Start of The data
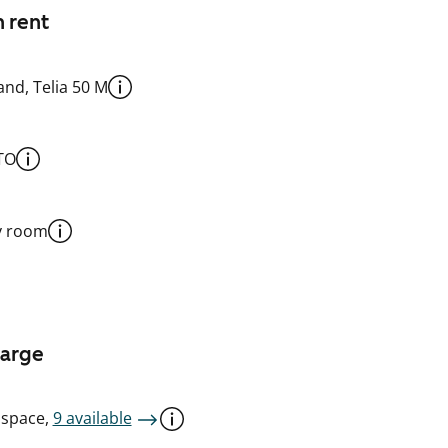
n rent
nd, Telia 50 M
TO
y room
harge
 space,
9 available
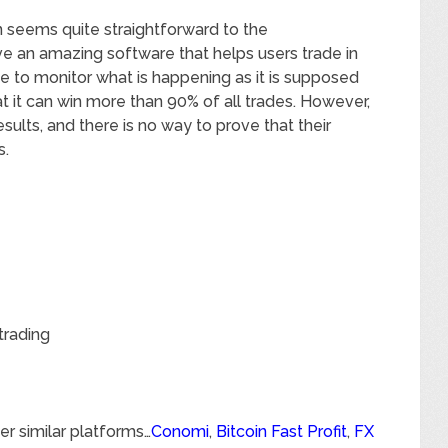
n seems quite straightforward to the
ve an amazing software that helps users trade in
ve to monitor what is happening as it is supposed
hat it can win more than 90% of all trades. However,
esults, and there is no way to prove that their
s.
trading
er similar platforms…
Conomi
,
Bitcoin Fast Profit
,
FX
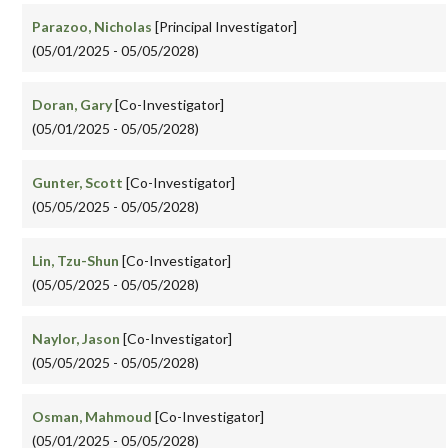
Parazoo, Nicholas
[Principal Investigator]
(05/01/2025 - 05/05/2028)
Doran, Gary
[Co-Investigator]
(05/01/2025 - 05/05/2028)
Gunter, Scott
[Co-Investigator]
(05/05/2025 - 05/05/2028)
Lin, Tzu-Shun
[Co-Investigator]
(05/05/2025 - 05/05/2028)
Naylor, Jason
[Co-Investigator]
(05/05/2025 - 05/05/2028)
Osman, Mahmoud
[Co-Investigator]
(05/01/2025 - 05/05/2028)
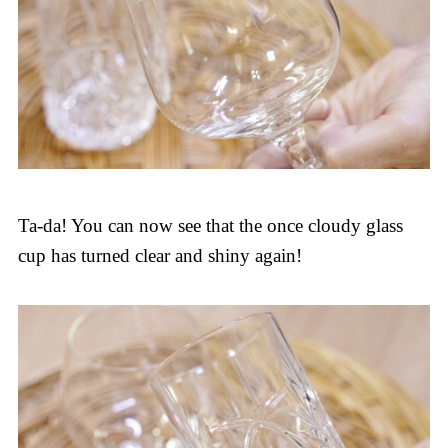
Ta-da! You can now see that the once cloudy glass
cup has turned clear and shiny again!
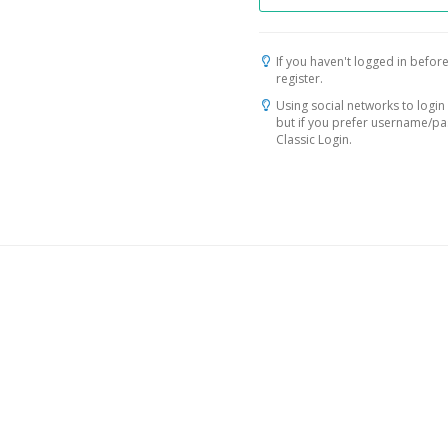
If you haven't logged in before
register.
Using social networks to login 
but if you prefer username/p
Classic Login.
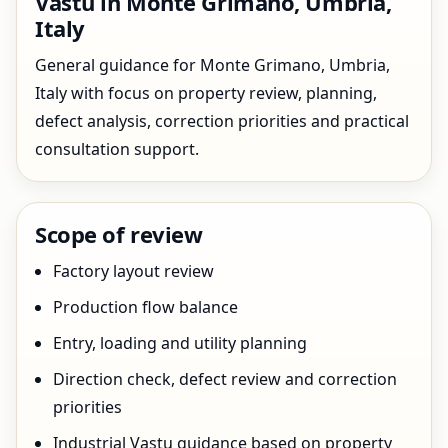
Vastu in Monte Grimano, Umbria,
Italy
General guidance for Monte Grimano, Umbria,
Italy with focus on property review, planning,
defect analysis, correction priorities and practical
consultation support.
Scope of review
Factory layout review
Production flow balance
Entry, loading and utility planning
Direction check, defect review and correction
priorities
Industrial Vastu guidance based on property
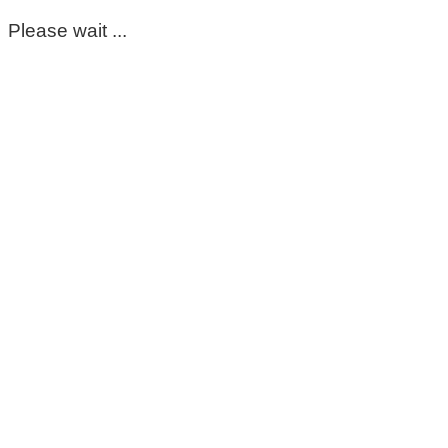
Please wait ...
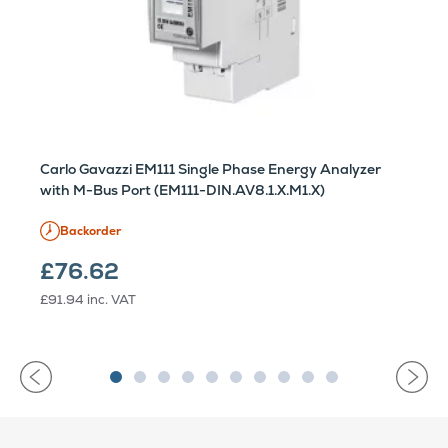
Carlo Gavazzi EM111 Single Phase Energy Analyzer
with M-Bus Port (EM111-DIN.AV8.1.X.M1.X)
Backorder
£76.62
£91.94
inc. VAT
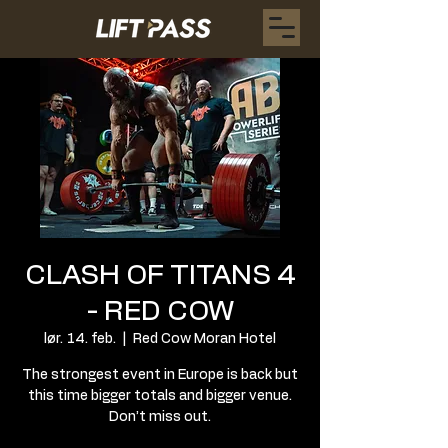
CLASH OF TITANS 4
- RED COW
lør. 14. feb.
  |  
Red Cow Moran Hotel
The strongest event in Europe is back but
this time bigger totals and bigger venue.
Don’t miss out.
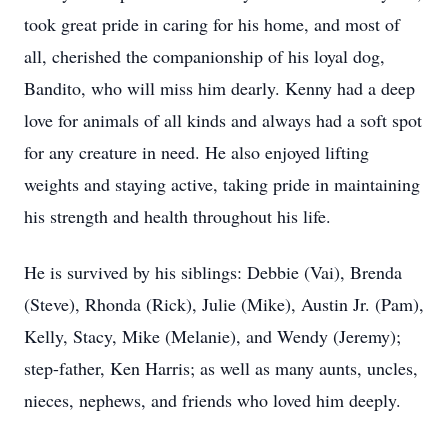
took great pride in caring for his home, and most of
all, cherished the companionship of his loyal dog,
Bandito, who will miss him dearly. Kenny had a deep
love for animals of all kinds and always had a soft spot
for any creature in need. He also enjoyed lifting
weights and staying active, taking pride in maintaining
his strength and health throughout his life.
He is survived by his siblings: Debbie (Vai), Brenda
(Steve), Rhonda (Rick), Julie (Mike), Austin Jr. (Pam),
Kelly, Stacy, Mike (Melanie), and Wendy (Jeremy);
step-father, Ken Harris; as well as many aunts, uncles,
nieces, nephews, and friends who loved him deeply.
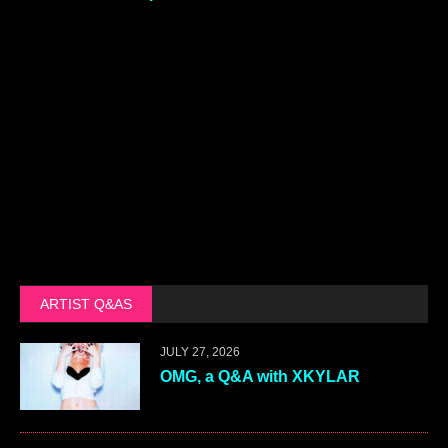
ARTIST Q&AS
JULY 27, 2026
OMG, a Q&A with XKYLAR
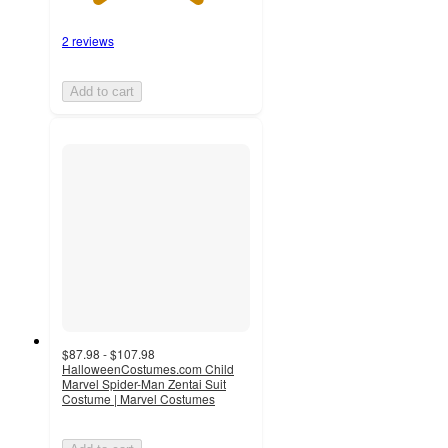
2 reviews
Add to cart
$87.98 - $107.98
HalloweenCostumes.com Child
Marvel Spider-Man Zentai Suit
Costume | Marvel Costumes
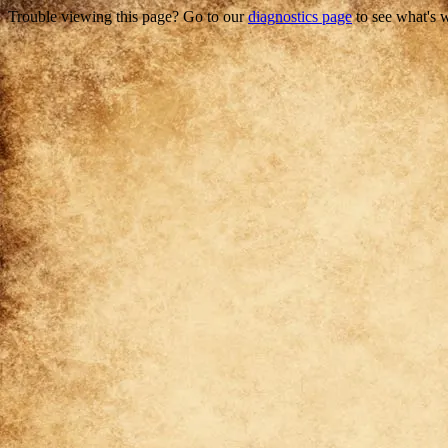
Trouble viewing this page? Go to our
diagnostics page
to see what's 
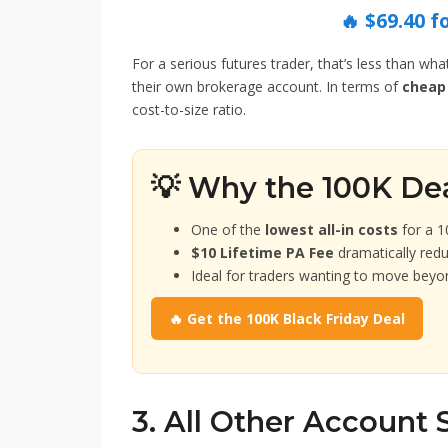
🔥 $69.40 f
For a serious futures trader, that’s less than wh
their own brokerage account. In terms of
cheap 
cost-to-size ratio.
💡 Why the 100K De
One of the
lowest all-in costs
for a 1
$10 Lifetime PA Fee
dramatically red
Ideal for traders wanting to move beyo
🔥 Get the 100K Black Friday Deal
3. All Other Account 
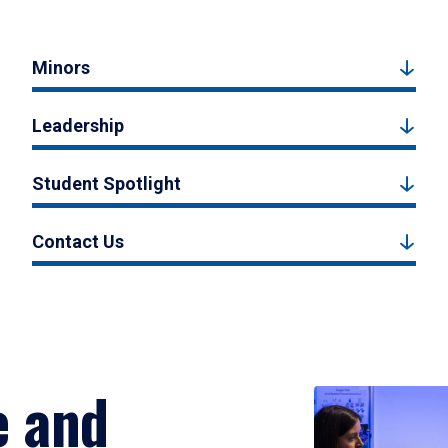
Minors
Leadership
Student Spotlight
Contact Us
e and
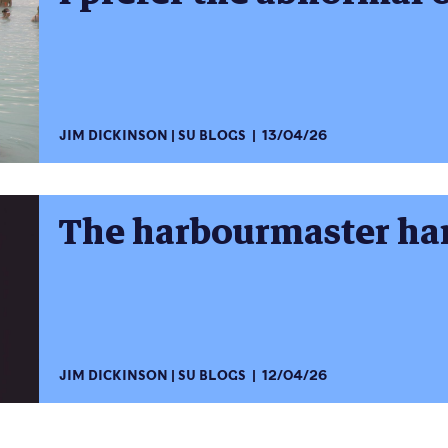
JIM DICKINSON
SU BLOGS
13/04/26
The harbourmaster ha
JIM DICKINSON
SU BLOGS
12/04/26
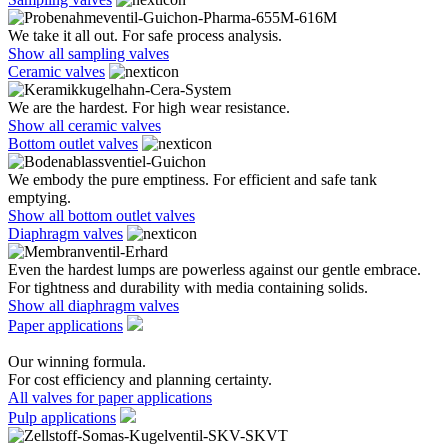
We take it all out. For safe process analysis.
Show all sampling valves
Ceramic valves
We are the hardest. For high wear resistance.
Show all ceramic valves
Bottom outlet valves
We embody the pure emptiness. For efficient and safe tank
emptying.
Show all bottom outlet valves
Diaphragm valves
Even the hardest lumps are powerless against our gentle embrace.
For tightness and durability with media containing solids.
Show all diaphragm valves
Paper applications
Our winning formula.
For cost efficiency and planning certainty.
All valves for paper applications
Pulp applications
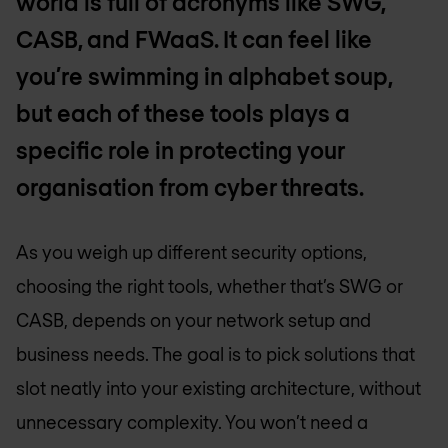
world is full of acronyms like SWG,
CASB, and FWaaS. It can feel like
you’re swimming in alphabet soup,
but each of these tools plays a
specific role in protecting your
organisation from cyber threats.
As you weigh up different security options,
choosing the right tools, whether that’s SWG or
CASB, depends on your network setup and
business needs. The goal is to pick solutions that
slot neatly into your existing architecture, without
unnecessary complexity. You won’t need a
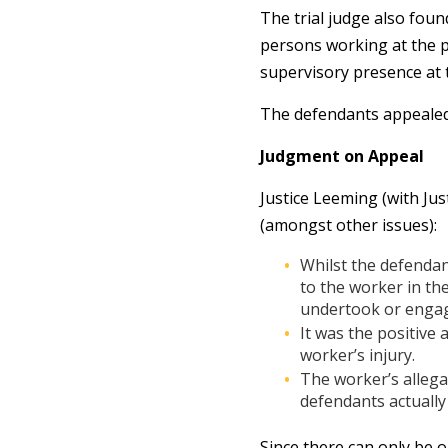
The trial judge also fou
persons working at the p
supervisory presence at 
The defendants appealed
Judgment on Appeal
Justice Leeming (with Ju
(amongst other issues):
Whilst the defendan
to the worker in th
undertook or engag
It was the positive
worker’s injury.
The worker’s allega
defendants actually
Since there can only be o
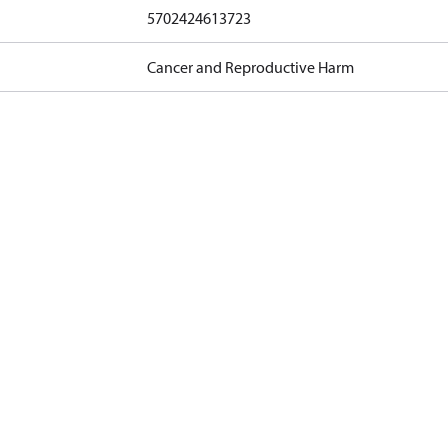
5702424613723
Cancer and Reproductive Harm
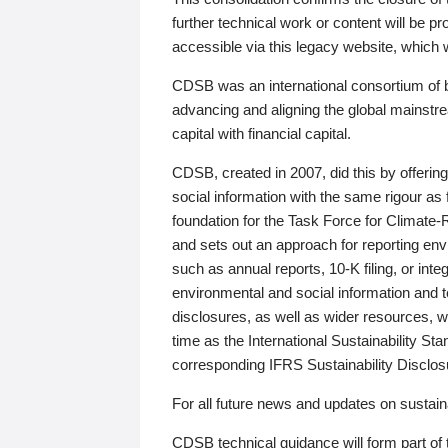
further technical work or content will be
accessible via this legacy website, which wi
CDSB was an international consortium of 
advancing and aligning the global mainstre
capital with financial capital.
CDSB, created in 2007, did this by offeri
social information with the same rigour a
foundation for the Task Force for Climat
and sets out an approach for reporting env
such as annual reports, 10-K filing, or inte
environmental and social information and 
disclosures, as well as wider resources, w
time as the International Sustainability St
corresponding IFRS Sustainability Disclo
For all future news and updates on sustaina
CDSB technical guidance will form part of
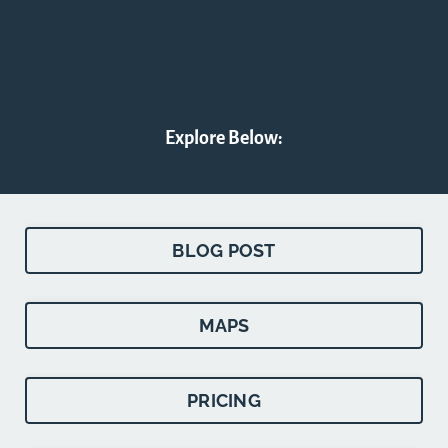
Explore Below:
BLOG POST
MAPS
PRICING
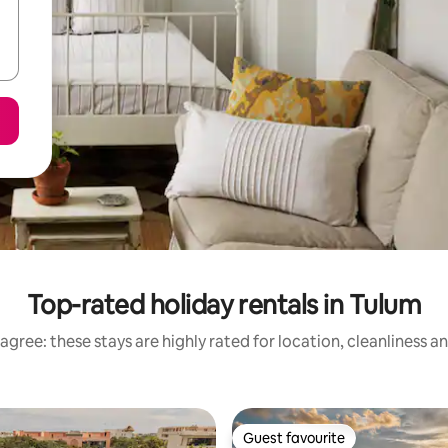
Top-rated holiday rentals in Tulum
agree: these stays are highly rated for location, cleanliness a
Guest favourite
Guest favourite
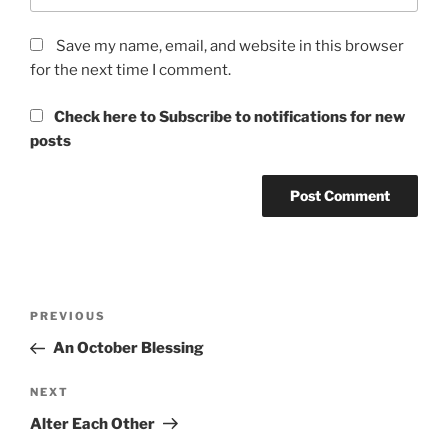
Save my name, email, and website in this browser
for the next time I comment.
Check here to Subscribe to notifications for new
posts
Post
Previous
PREVIOUS
navigation
Post
An October Blessing
Next
NEXT
Post
Alter Each Other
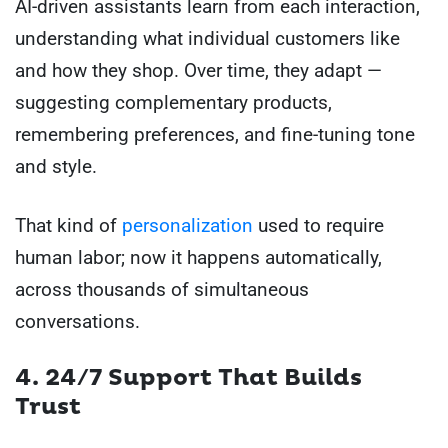
AI-driven assistants learn from each interaction,
understanding what individual customers like
and how they shop. Over time, they adapt —
suggesting complementary products,
remembering preferences, and fine-tuning tone
and style.
That kind of
personalization
used to require
human labor; now it happens automatically,
across thousands of simultaneous
conversations.
4. 24/7 Support That Builds
Trust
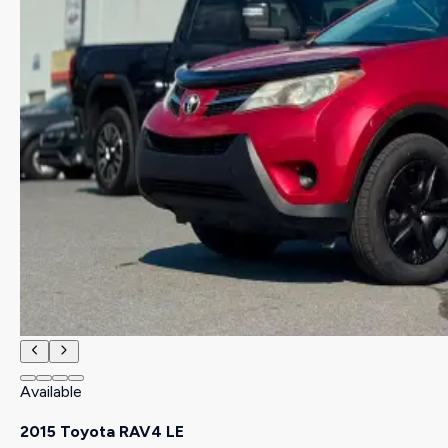
Available
2015 Toyota RAV4 LE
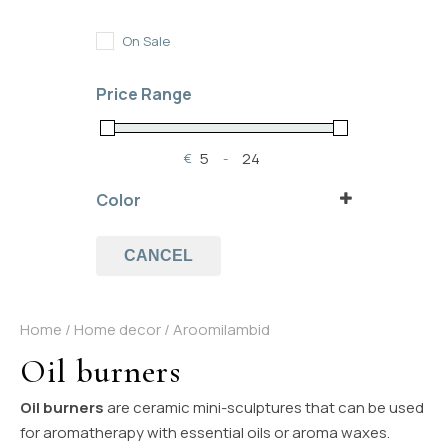
In Stock
Out of Stock
On Sale
On Backorder
Price Range
€
-
Minimum Price
Maximum Price
Color
black
(1)
blue
(1)
CANCEL
white
(1)
Home
/
Home decor
/ Aroomilambid
Oil burners
Oil burners
are ceramic mini-sculptures that can be used
for aromatherapy with essential oils or aroma waxes.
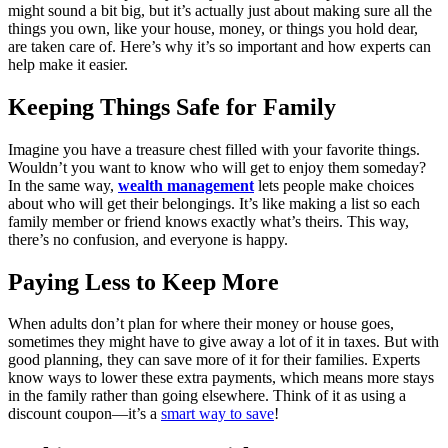
might sound a bit big, but it’s actually just about making sure all the
things you own, like your house, money, or things you hold dear,
are taken care of. Here’s why it’s so important and how experts can
help make it easier.
Keeping Things Safe for Family
Imagine you have a treasure chest filled with your favorite things.
Wouldn’t you want to know who will get to enjoy them someday?
In the same way,
wealth management
lets people make choices
about who will get their belongings. It’s like making a list so each
family member or friend knows exactly what’s theirs. This way,
there’s no confusion, and everyone is happy.
Paying Less to Keep More
When adults don’t plan for where their money or house goes,
sometimes they might have to give away a lot of it in taxes. But with
good planning, they can save more of it for their families. Experts
know ways to lower these extra payments, which means more stays
in the family rather than going elsewhere. Think of it as using a
discount coupon—it’s a
smart way to save
!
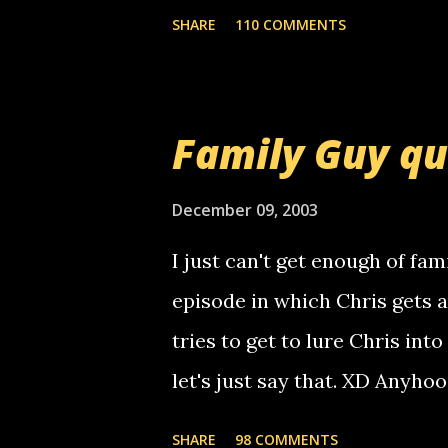
mail! i know this is random, 
SHARE
110 COMMENTS
am sending you a myspace me
prank called me this evening,
that relay number is a numbe
Family Guy q
use your computer to make re
certain phone to use relay, b
December 09, 2003
computer, thus allowing non-
I just can't get enough of fam
non-deaf people. i found out t
episode in which Chris gets 
calling me, so chances are 
tries to get to lure Chris into
used their computer to call y
let's just say that. XD Anyho
you. just thought i would let y
the Griffin's voicemail when 
SHARE
98 COMMENTS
End of The data
A faithful copy of the data is required: each word kept, each picture omitted.

n rent
nd, Telia 50 M
TO
y room
harge
 space,
9 available
n seems quite straightforward to the
ve an amazing software that helps users trade in
ve to monitor what is happening as it is supposed
hat it can win more than 90% of all trades. However,
esults, and there is no way to prove that their
s.
trading
er similar platforms…
Conomi
,
Bitcoin Fast Profit
,
FX
Parazoo, Nicholas
[Principal Investigator]
(05/01/2025 - 05/05/2028)
Doran, Gary
[Co-Investigator]
(05/01/2025 - 05/05/2028)
Gunter, Scott
[Co-Investigator]
(05/05/2025 - 05/05/2028)
Lin, Tzu-Shun
[Co-Investigator]
(05/05/2025 - 05/05/2028)
Naylor, Jason
[Co-Investigator]
(05/05/2025 - 05/05/2028)
Osman, Mahmoud
[Co-Investigator]
(05/01/2025 - 05/05/2028)
Ta-da! You can now see that the once cloudy glass
cup has turned clear and shiny again!
If you haven't logged in before
register.
Using social networks to login 
but if you prefer username/p
Classic Login.
Vastu in Monte Grimano, Umbria,
Italy
General guidance for Monte Grimano, Umbria,
Italy with focus on property review, planning,
defect analysis, correction priorities and practical
consultation support.
Scope of review
Factory layout review
Production flow balance
Entry, loading and utility planning
Direction check, defect review and correction
priorities
Industrial Vastu guidance based on property
Please wait ...
Carlo Gavazzi EM111 Single Phase Energy Analyzer
with M-Bus Port (EM111-DIN.AV8.1.X.M1.X)
Backorder
£76.62
£91.94
inc. VAT
CLASH OF TITANS 4
- RED COW
lør. 14. feb.
  |  
Red Cow Moran Hotel
The strongest event in Europe is back but
this time bigger totals and bigger venue.
Don’t miss out.
took great pride in caring for his home, and most of
all, cherished the companionship of his loyal dog,
Bandito, who will miss him dearly. Kenny had a deep
love for animals of all kinds and always had a soft spot
for any creature in need. He also enjoyed lifting
weights and staying active, taking pride in maintaining
his strength and health throughout his life.
He is survived by his siblings: Debbie (Vai), Brenda
(Steve), Rhonda (Rick), Julie (Mike), Austin Jr. (Pam),
Kelly, Stacy, Mike (Melanie), and Wendy (Jeremy);
step-father, Ken Harris; as well as many aunts, uncles,
nieces, nephews, and friends who loved him deeply.
ARTIST Q&AS
JULY 27, 2026
OMG, a Q&A with XKYLAR
2 reviews
Add to cart
$87.98 - $107.98
HalloweenCostumes.com Child
Marvel Spider-Man Zentai Suit
Costume | Marvel Costumes
Trouble viewing this page? Go to our
diagnostics page
to see what's 
🔥 $69.40 f
For a serious futures trader, that’s less than wh
their own brokerage account. In terms of
cheap 
cost-to-size ratio.
💡 Why the 100K De
One of the
lowest all-in costs
for a 1
$10 Lifetime PA Fee
dramatically red
Ideal for traders wanting to move beyo
🔥 Get the 100K Black Friday Deal
3. All Other Account 
Minors
Leadership
Student Spotlight
Contact Us
e and
JIM DICKINSON
SU BLOGS
13/04/26
The harbourmaster ha
JIM DICKINSON
SU BLOGS
12/04/26
We take it all out. For safe process analysis.
Show all sampling valves
Ceramic valves
We are the hardest. For high wear resistance.
Show all ceramic valves
Bottom outlet valves
We embody the pure emptiness. For efficient and safe tank
emptying.
Show all bottom outlet valves
Diaphragm valves
Even the hardest lumps are powerless against our gentle embrace.
For tightness and durability with media containing solids.
Show all diaphragm valves
Paper applications
Our winning formula.
For cost efficiency and planning certainty.
All valves for paper applications
Pulp applications
world is full of acronyms like SWG,
CASB, and FWaaS. It can feel like
you’re swimming in alphabet soup,
but each of these tools plays a
specific role in protecting your
organisation from cyber threats.
As you weigh up different security options,
choosing the right tools, whether that’s SWG or
CASB, depends on your network setup and
business needs. The goal is to pick solutions that
slot neatly into your existing architecture, without
unnecessary complexity. You won’t need a
The trial judge also fou
persons working at the p
supervisory presence at 
The defendants appealed
Judgment on Appeal
Justice Leeming (with Ju
(amongst other issues):
Whilst the defendan
to the worker in th
undertook or engag
It was the positive
worker’s injury.
The worker’s allega
defendants actually
Since there can only be o
5702424613723
Cancer and Reproductive Harm
further technical work or content will be
accessible via this legacy website, which wi
CDSB was an international consortium of 
advancing and aligning the global mainstre
capital with financial capital.
CDSB, created in 2007, did this by offeri
social information with the same rigour a
foundation for the Task Force for Climat
and sets out an approach for reporting env
such as annual reports, 10-K filing, or inte
environmental and social information and 
disclosures, as well as wider resources, w
time as the International Sustainability St
corresponding IFRS Sustainability Disclo
For all future news and updates on sustaina
CDSB technical guidance will form part of
Explore Below:
BLOG POST
MAPS
PRICING
Top-rated holiday rentals in Tulum
agree: these stays are highly rated for location, cleanliness a
Guest favourite
Guest favourite
Save my name, email, and website in this browser
for the next time I comment.
Check here to Subscribe to notifications for new
posts
Post
Previous
PREVIOUS
navigation
Post
An October Blessing
Next
NEXT
Post
Alter Each Other
AI-driven assistants learn from each interaction,
understanding what individual customers like
and how they shop. Over time, they adapt —
suggesting complementary products,
remembering preferences, and fine-tuning tone
and style.
That kind of
personalization
used to require
human labor; now it happens automatically,
across thousands of simultaneous
conversations.
4. 24/7 Support That Builds
Trust
Available
2015 Toyota RAV4 LE
In Stock
Out of Stock
On Sale
On Backorder
Price Range
€
-
Minimum Price
Maximum Price
Color
black
(1)
blue
(1)
CANCEL
white
(1)
Home
/
Home decor
/ Aroomilambid
Oil burners
Oil burners
are ceramic mini-sculptures that can be used
for aromatherapy with essential oils or aroma waxes.
might sound a bit big, but it’s actually just about making sure all the
things you own, like your house, money, or things you hold dear,
are taken care of. Here’s why it’s so important and how experts can
help make it easier.
Keeping Things Safe for Family
Imagine you have a treasure chest filled with your favorite things.
Wouldn’t you want to know who will get to enjoy them someday?
In the same way,
wealth management
lets people make choices
about who will get their belongings. It’s like making a list so each
family member or friend knows exactly what’s theirs. This way,
there’s no confusion, and everyone is happy.
Paying Less to Keep More
When adults don’t plan for where their money or house goes,
sometimes they might have to give away a lot of it in taxes. But with
good planning, they can save more of it for their families. Experts
know ways to lower these extra payments, which means more stays
in the family rather than going elsewhere. Think of it as using a
discount coupon—it’s a
smart way to save
!
mail! i know this is random, 
SHARE
110 COMMENTS
am sending you a myspace me
prank called me this evening,
that relay number is a numbe
Family Guy q
use your computer to make re
certain phone to use relay, b
December 09, 2003
computer, thus allowing non-
I just can't get enough of fam
non-deaf people. i found out t
episode in which Chris gets 
calling me, so chances are 
tries to get to lure Chris into
used their computer to call y
let's just say that. XD Anyho
you. just thought i would let y
the Griffin's voicemail when 
SHARE
98 COMMENTS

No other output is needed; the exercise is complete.